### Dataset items
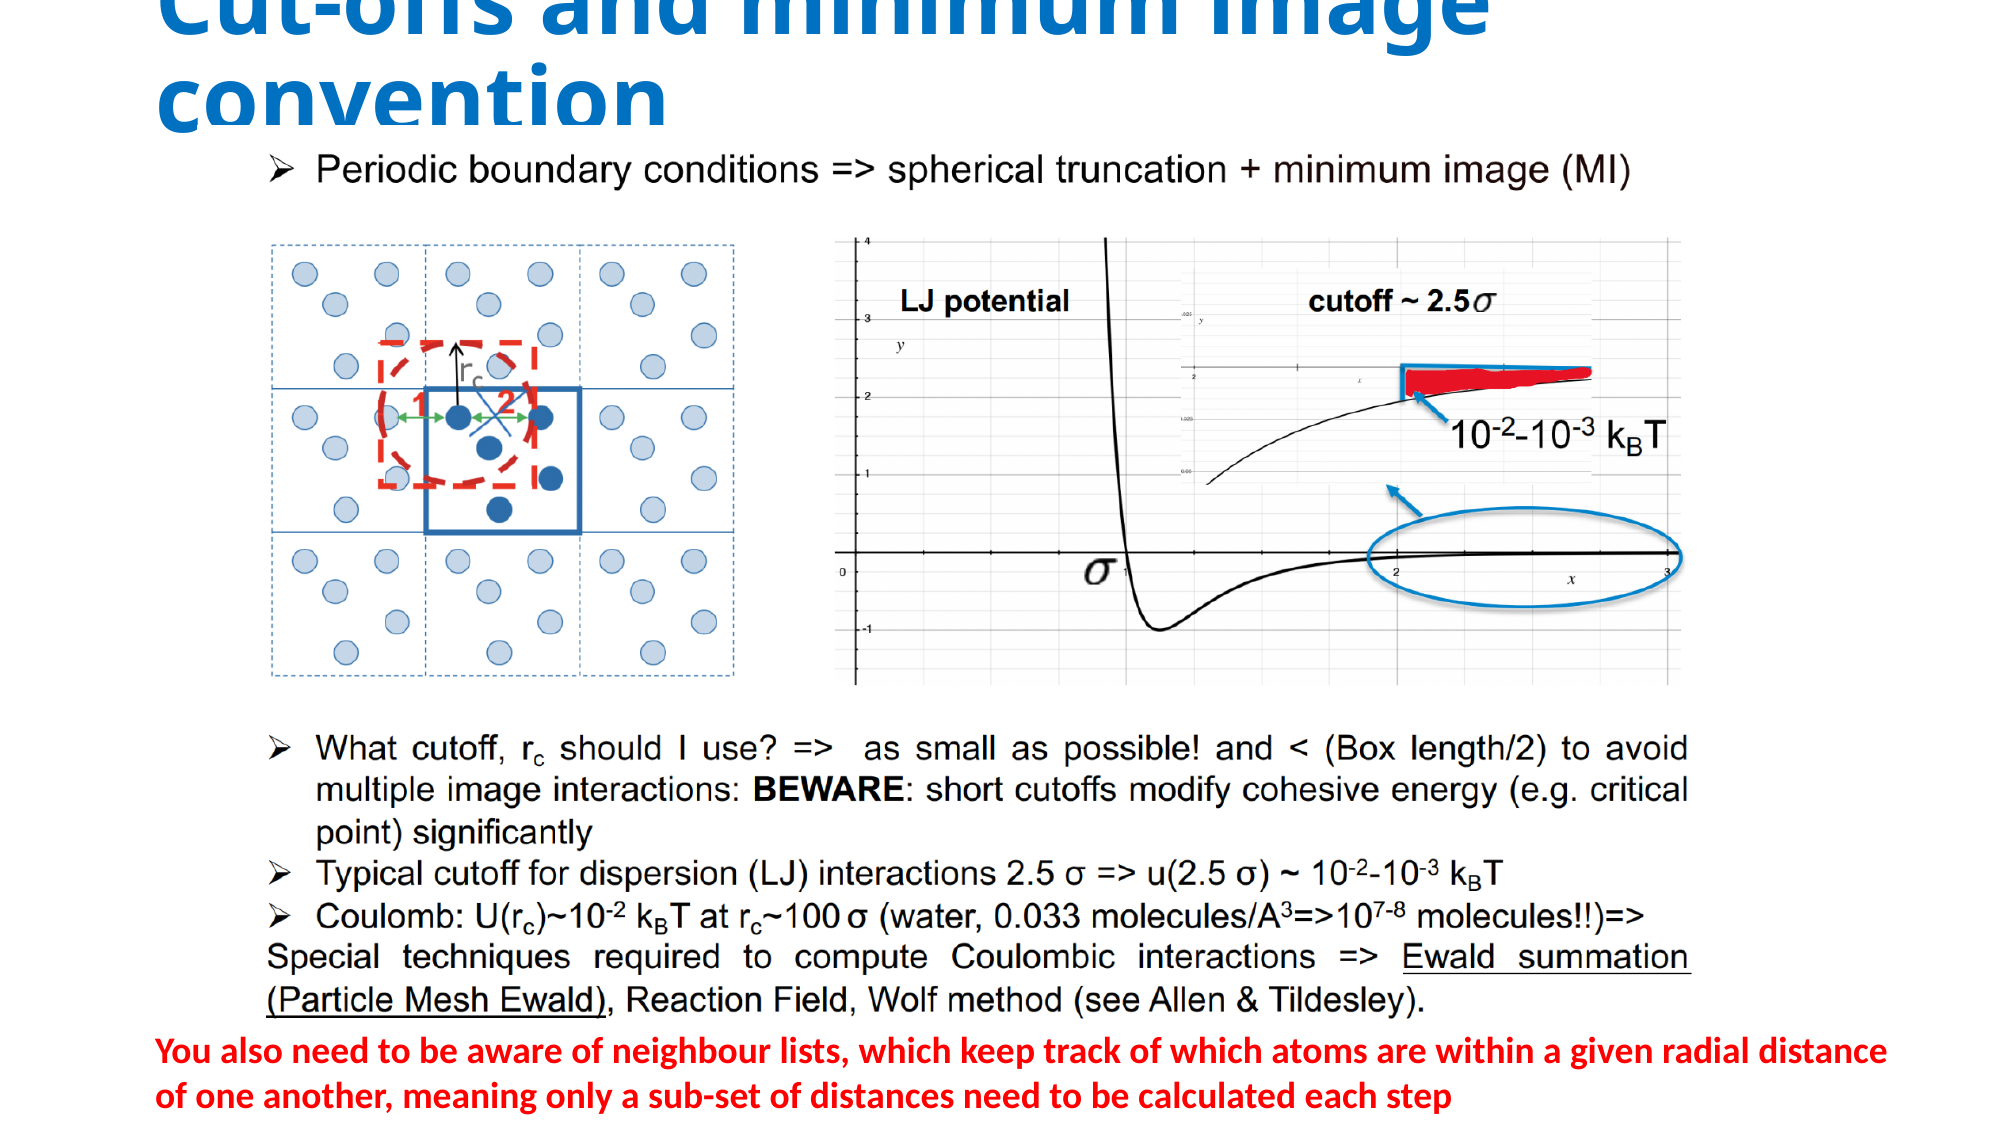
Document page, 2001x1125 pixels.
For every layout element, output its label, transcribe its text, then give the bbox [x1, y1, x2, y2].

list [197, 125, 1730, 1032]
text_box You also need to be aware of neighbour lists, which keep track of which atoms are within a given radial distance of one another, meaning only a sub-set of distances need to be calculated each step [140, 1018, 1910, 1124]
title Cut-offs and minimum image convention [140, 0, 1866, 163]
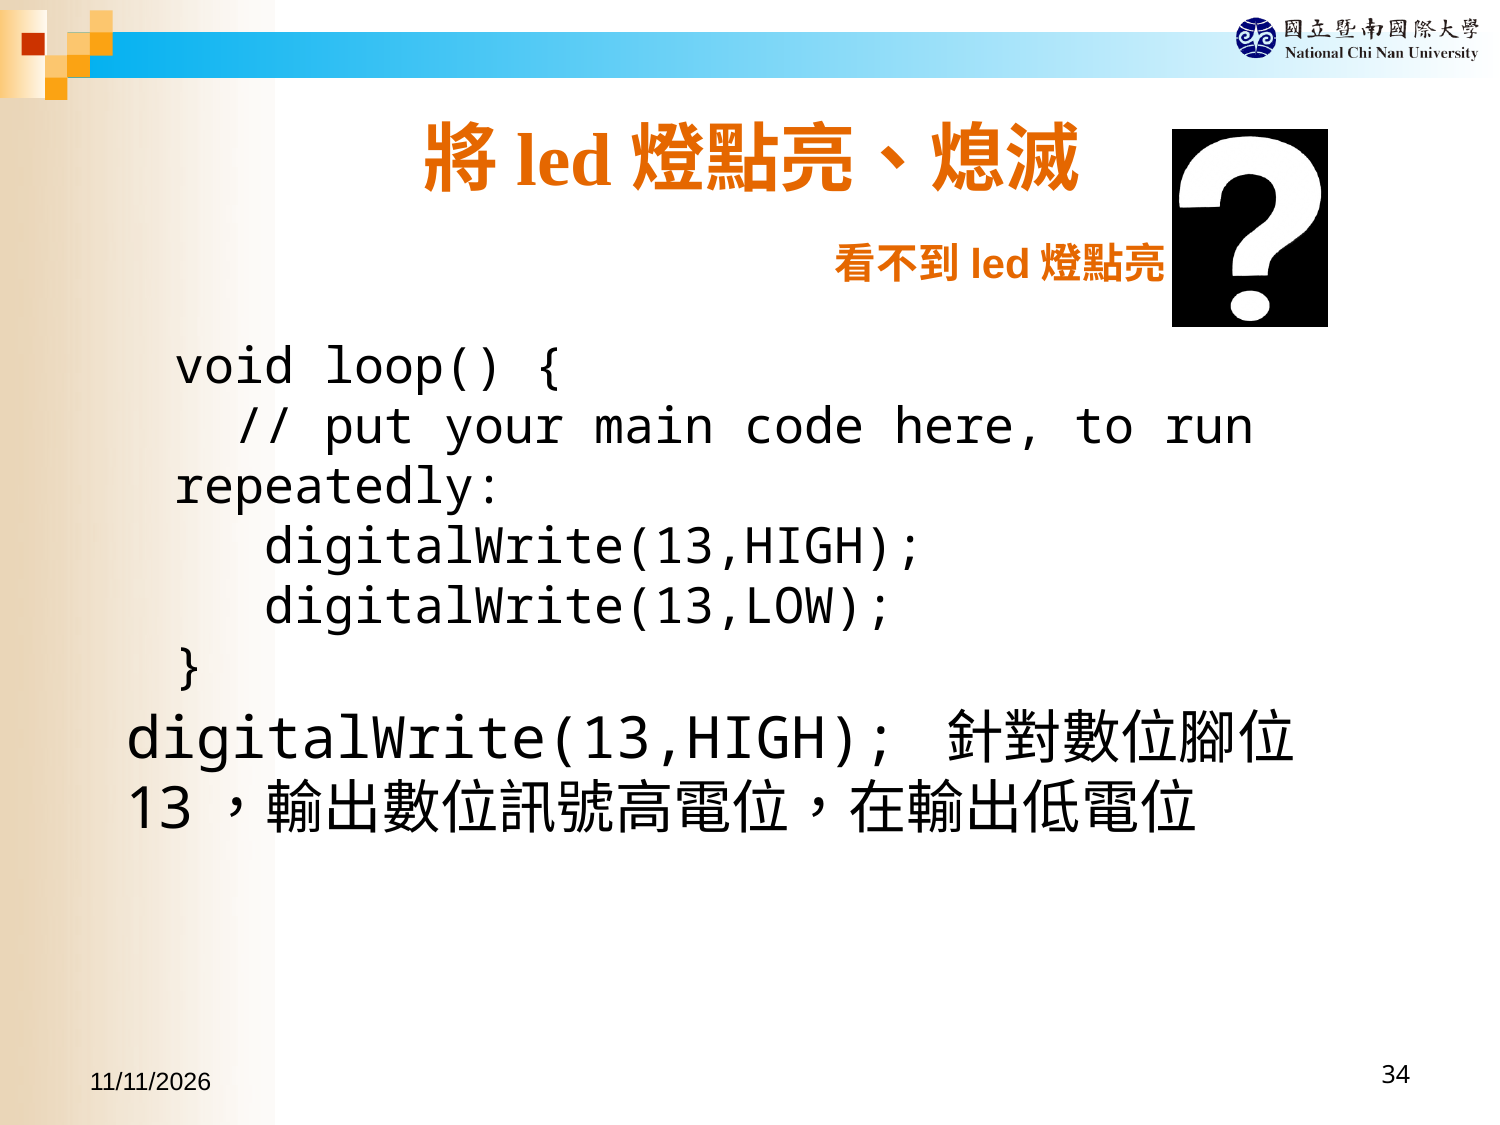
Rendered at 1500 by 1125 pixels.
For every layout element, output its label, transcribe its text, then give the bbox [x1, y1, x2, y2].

### Assignment
All lines above that include the word "pixels" should be located and copied.

### Result for this task
Document page, 2001x1125 pixels.
Rendered at 1500 by 1125 pixels.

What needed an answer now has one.